Ella espera que los tribunales funcionen y cree que nadie debería pasar por lo que pasó su hijo.

«No soy el único que quiere justicia», dijo. «Incluso ahora puede haber personas que están siendo torturado y asesinado en Ucrania».

Yura cumplió 15 años el 12 de abril. Fue un cumpleaños con pocas celebraciones. Normalmente, su padre, un buen cocinero, preparaba algo para celebrar.

Yura Nechyporenko abraza a su tío frente a la tumba de su padre en Bucha.  Foto: AP

Yura Nechyporenko abraza a su tío frente a la tumba de su padre en Bucha. Foto: AP

La familia volvió a reunirse el 25 de abril para conmemorar los 40 días desde la muerte de Ruslan, como es costumbre local.
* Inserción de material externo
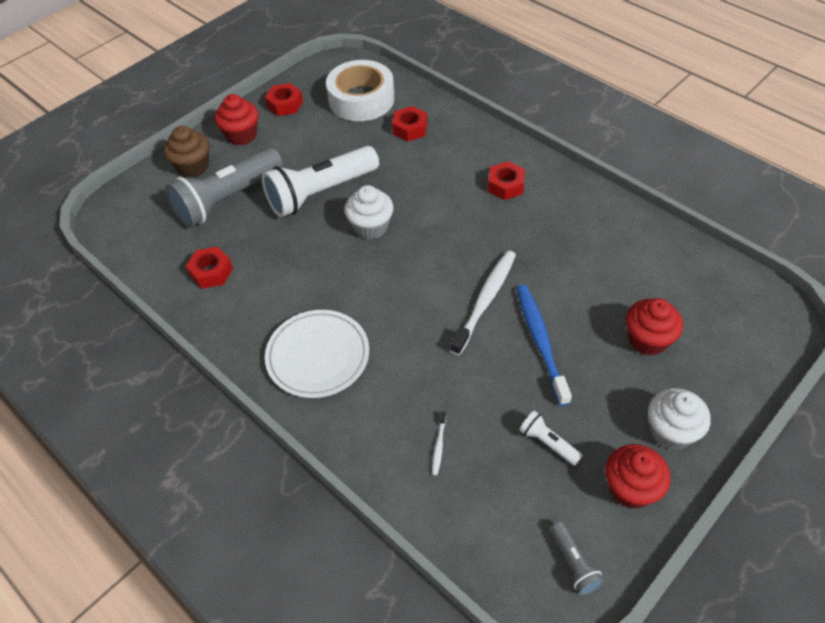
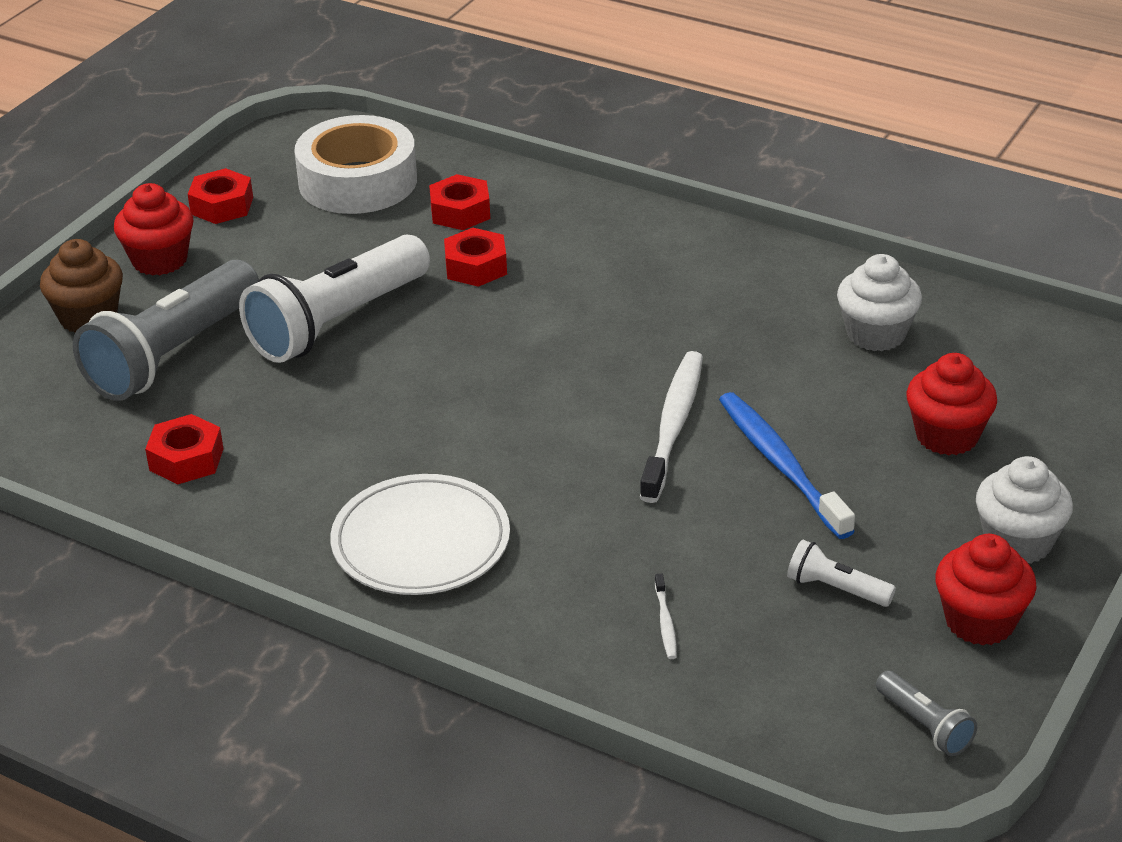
camera: 15 degrees left, 15 degrees down
(371, 227) = (444, 357): white cupcake -> white cupcake (876, 334)
(505, 185) = (652, 268): red nut -> red nut (476, 267)

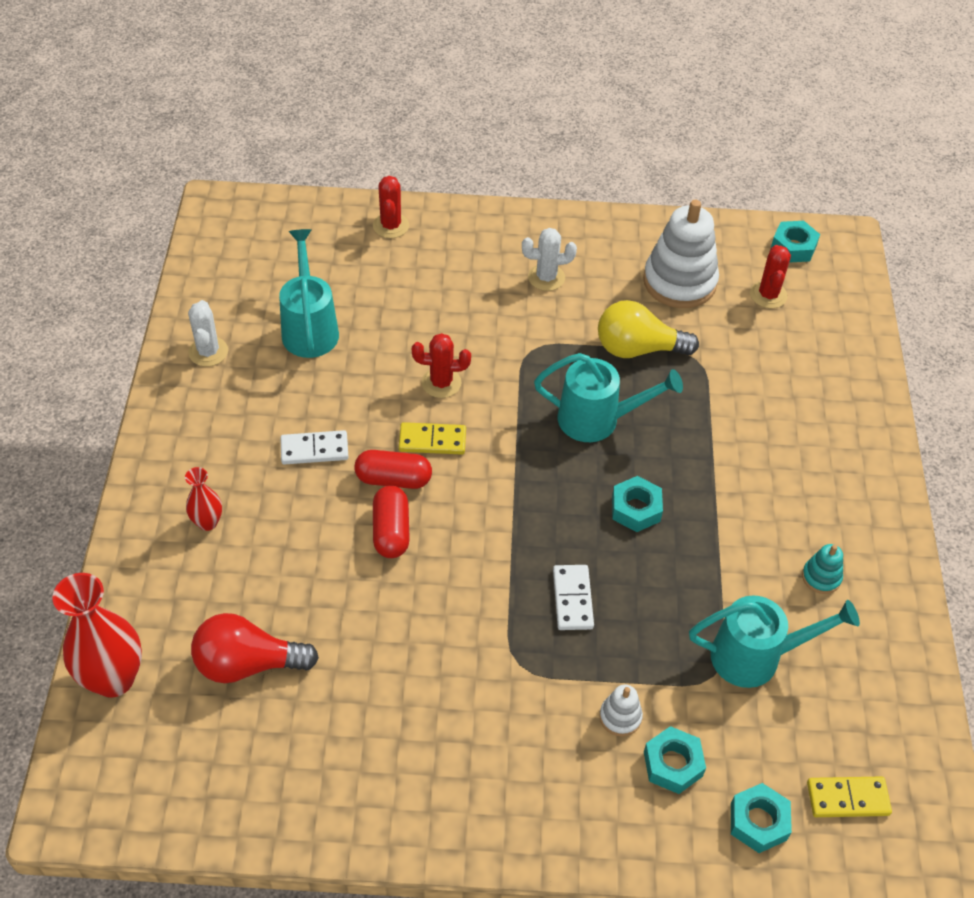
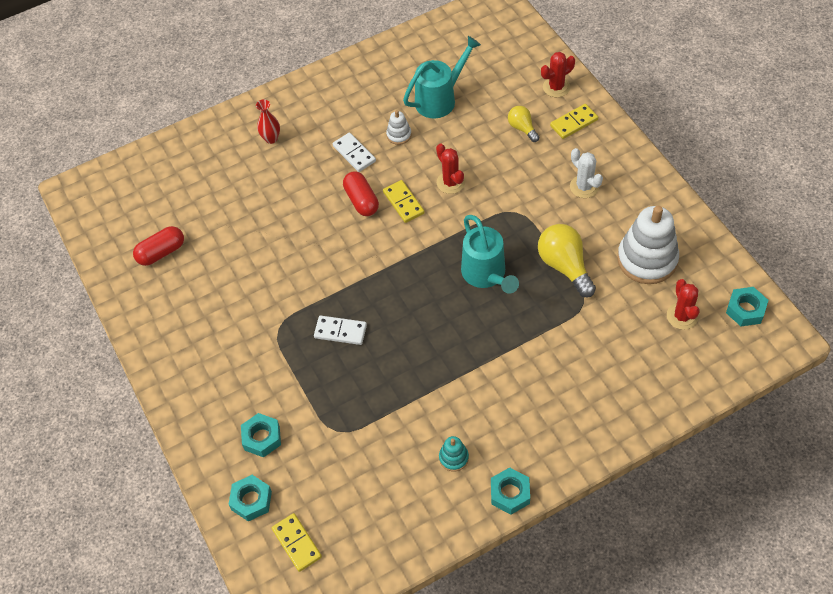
camera: 65 degrees right, 5 degrees up
(114, 679) = (153, 161): red vase -> none
(208, 352) = (385, 67): white cactus -> none
(247, 664) = (197, 208): red light bulb -> none
(391, 531) = (325, 220): red capsule -> red capsule (161, 252)
(421, 282) = (522, 128): none -> yellow light bulb
(453, 239) = (574, 123): none -> yellow domino
(572, 599) = (340, 331): white domino -> white domino turned 45 degrees clockwise
(620, 717) = (276, 396): white stacking toy -> white stacking toy (399, 135)
(635, 509) = (431, 330): turquoise nut -> turquoise nut (510, 493)
(756, 657) = (366, 448): turquoise watering can -> none
(768, 295) = (682, 316): red cactus -> red cactus turned 75 degrees counterclockwise

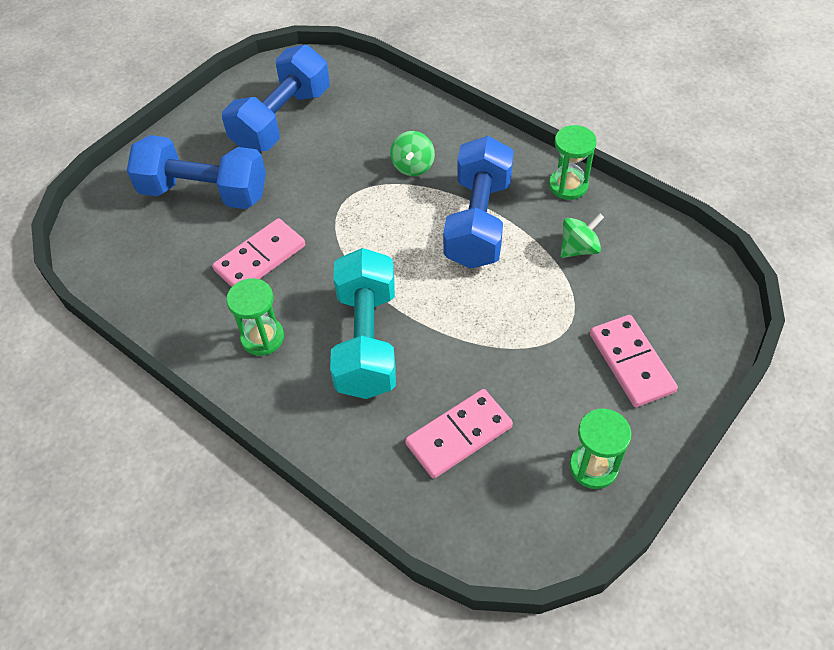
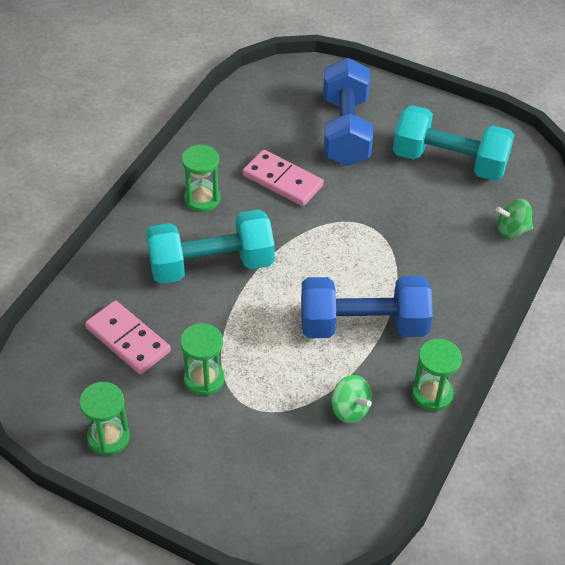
camera: 75 degrees right, 5 degrees down
(282, 119) = (449, 161): blue dumbbell -> turquoise dumbbell
(413, 166) = (420, 266): green spinning top -> green spinning top (512, 230)
(525, 366) = (204, 379): none -> green hourglass
(631, 363) = (221, 461): pink domino -> none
Yura encendió una vela en silencio. y lo puso en el sepulcro. Luego se cubrió la cabeza con la capucha de una sudadera, una negra, para protegerse del frío.

El tío del niño, Andriy, teme que el trauma de sobrevivir a la muerte terminar afectando a Yura.

«Esto me rompe el alma»Andriy dijo entre lágrimas. «Lo que vemos es sufrimiento tras sufrimiento».

El productor de primera línea Tom Jennings contribuyó a este informe.